_YOUR ASSIGNMENT_
Every line in the data below that includes "Chính" belongs in the answer, copied as it stands.

_ENTRIES SUPPLIED_
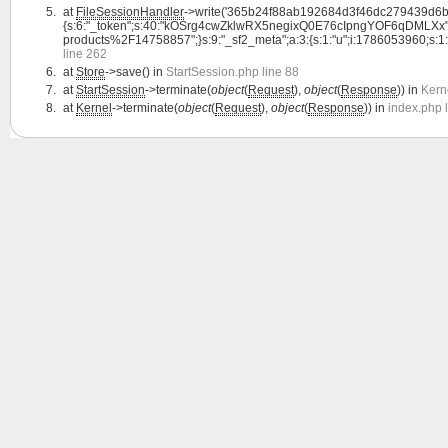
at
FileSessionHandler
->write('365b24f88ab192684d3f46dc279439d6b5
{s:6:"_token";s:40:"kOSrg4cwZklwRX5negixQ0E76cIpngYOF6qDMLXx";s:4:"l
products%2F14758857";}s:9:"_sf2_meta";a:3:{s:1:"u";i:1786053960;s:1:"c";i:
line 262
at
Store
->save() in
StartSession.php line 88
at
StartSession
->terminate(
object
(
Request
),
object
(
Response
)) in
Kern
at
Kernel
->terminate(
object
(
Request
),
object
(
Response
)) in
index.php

--

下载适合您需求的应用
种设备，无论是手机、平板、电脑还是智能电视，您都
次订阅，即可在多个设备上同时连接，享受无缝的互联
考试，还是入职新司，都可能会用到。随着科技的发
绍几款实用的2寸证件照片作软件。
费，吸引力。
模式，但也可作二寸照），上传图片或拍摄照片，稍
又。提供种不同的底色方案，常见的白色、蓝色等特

---

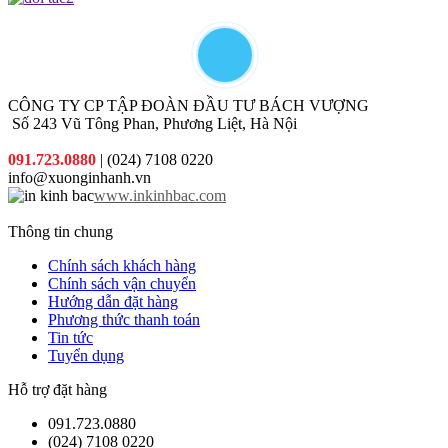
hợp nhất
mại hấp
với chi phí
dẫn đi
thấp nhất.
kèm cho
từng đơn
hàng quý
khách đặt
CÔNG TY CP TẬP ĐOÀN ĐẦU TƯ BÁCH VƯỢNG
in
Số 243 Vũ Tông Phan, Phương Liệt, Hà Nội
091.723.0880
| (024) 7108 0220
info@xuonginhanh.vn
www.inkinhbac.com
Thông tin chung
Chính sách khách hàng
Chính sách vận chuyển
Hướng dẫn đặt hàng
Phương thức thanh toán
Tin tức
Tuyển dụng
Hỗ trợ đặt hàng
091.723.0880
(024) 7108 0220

_TASK RESPONSE_
Chính sách khách hàng
Chính sách vận chuyển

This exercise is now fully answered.